Indeed, it seems that Tembo has poured herself into these new songs in a much deeper manner than on her previous mixtapes and singles, focusing lyrically on the world from her viewpoint, as well as musically. “I wanted a lot of percussion from home,” she says.

“I wanted a lot of drums, I wanted a lot of claps in there, and I wanted some minor tones. I want it to sound warm but I also wanted the songs that needed to take you on that journey of brokenness to sound how that sounds. The main themes were more percussive, which allowed me to sway from rap to poetry and chant because that is where chants live.

“I didn’t know that I could do poetry and rap and sing in one song until I did ‘Bye River’,” she says of the mixtape’s standout track. “I always thought that you had to just do one thing. I guess the process has changed and the mindset has changed, where however the vocal chooses to express itself, whether it’s rap, sing, chant, whether its jazz, blues or rock, that would be the feeling, but as far as the expression is concerned I don’t limit that.
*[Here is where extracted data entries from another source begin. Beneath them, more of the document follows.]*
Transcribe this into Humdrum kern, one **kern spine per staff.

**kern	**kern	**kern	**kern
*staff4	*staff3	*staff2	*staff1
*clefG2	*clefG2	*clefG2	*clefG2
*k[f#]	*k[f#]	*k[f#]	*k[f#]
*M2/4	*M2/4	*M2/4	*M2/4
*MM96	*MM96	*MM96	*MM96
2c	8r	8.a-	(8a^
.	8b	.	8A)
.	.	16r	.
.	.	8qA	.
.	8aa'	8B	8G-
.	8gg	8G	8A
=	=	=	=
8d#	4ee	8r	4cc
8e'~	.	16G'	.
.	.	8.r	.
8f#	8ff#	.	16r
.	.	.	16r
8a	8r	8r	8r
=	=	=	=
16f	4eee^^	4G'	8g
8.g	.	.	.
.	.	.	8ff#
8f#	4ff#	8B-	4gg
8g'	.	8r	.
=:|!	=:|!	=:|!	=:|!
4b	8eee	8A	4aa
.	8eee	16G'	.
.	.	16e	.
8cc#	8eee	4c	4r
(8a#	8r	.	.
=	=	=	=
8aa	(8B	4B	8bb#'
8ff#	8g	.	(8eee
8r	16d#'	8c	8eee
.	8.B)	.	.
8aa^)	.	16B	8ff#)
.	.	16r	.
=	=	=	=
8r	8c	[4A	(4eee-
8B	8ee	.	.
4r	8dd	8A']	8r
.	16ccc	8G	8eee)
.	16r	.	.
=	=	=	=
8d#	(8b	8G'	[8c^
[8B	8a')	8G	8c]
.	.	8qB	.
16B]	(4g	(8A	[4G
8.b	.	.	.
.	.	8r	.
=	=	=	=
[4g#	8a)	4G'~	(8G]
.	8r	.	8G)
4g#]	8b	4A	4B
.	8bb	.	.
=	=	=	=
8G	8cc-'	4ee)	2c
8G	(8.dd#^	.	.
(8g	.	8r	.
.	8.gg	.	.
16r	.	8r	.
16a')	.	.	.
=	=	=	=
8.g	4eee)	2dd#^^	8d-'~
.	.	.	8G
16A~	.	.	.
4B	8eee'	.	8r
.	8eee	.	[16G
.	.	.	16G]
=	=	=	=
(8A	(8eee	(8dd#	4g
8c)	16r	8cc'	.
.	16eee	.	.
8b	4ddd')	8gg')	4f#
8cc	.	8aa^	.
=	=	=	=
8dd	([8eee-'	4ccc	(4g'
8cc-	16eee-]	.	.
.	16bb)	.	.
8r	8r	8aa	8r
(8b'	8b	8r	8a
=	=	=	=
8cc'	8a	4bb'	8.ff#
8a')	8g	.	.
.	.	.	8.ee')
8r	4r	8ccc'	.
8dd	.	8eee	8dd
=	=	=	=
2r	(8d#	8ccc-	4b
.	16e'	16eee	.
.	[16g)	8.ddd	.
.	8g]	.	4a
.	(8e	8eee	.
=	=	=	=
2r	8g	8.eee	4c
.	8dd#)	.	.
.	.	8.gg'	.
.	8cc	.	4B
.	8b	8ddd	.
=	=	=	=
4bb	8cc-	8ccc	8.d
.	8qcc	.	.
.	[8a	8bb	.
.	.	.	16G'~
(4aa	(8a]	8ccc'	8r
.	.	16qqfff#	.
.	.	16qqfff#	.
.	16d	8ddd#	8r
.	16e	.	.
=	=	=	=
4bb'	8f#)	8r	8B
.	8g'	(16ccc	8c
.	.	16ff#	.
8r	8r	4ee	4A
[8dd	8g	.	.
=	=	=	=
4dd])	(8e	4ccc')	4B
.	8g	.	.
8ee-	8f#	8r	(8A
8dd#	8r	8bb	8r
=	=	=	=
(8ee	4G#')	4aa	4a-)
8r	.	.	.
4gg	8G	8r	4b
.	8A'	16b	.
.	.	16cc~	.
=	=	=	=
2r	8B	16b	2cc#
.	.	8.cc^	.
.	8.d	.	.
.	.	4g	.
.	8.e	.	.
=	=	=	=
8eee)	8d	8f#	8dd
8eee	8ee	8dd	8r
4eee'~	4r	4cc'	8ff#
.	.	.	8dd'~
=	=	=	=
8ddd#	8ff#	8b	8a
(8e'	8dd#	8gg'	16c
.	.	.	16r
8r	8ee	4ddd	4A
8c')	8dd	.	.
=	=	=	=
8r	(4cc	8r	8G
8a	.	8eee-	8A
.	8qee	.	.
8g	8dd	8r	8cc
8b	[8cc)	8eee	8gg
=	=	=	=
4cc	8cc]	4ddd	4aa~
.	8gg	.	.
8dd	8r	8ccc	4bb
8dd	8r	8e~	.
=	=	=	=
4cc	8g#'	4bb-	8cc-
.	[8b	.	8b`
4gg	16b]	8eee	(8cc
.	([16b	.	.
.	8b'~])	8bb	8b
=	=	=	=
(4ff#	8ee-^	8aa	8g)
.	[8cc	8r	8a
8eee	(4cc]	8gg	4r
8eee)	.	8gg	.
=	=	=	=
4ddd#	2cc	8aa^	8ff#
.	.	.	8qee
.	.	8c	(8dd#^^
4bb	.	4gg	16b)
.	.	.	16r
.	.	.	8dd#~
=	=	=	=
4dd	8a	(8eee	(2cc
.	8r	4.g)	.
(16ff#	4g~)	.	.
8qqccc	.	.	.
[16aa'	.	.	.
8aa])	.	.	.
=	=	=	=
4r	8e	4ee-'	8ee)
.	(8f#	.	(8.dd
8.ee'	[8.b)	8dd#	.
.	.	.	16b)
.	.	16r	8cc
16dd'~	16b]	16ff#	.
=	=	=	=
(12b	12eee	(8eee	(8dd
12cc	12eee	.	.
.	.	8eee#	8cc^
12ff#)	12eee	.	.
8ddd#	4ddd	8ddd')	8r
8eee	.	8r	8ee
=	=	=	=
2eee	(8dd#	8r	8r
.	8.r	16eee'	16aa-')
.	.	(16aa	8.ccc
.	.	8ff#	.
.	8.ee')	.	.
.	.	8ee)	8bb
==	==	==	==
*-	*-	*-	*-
I just let the voice do what the voice does.”

BBEE9 also contains some non-English vocals, including Nyanja spoken by her father, Bemba spoken by her mother, Swahili, as well as Anangu Pitjantjatjara Yankunytjatjara – an Indigenous Australian language. “I thought it was very important to not only acknowledge where I am, but also to acknowledge that two cultures are meeting musically in a project,” says Tembo. “And I wanted that on an instrumental that was from where I was from, with vocals from where I am, so those two worlds can meet.”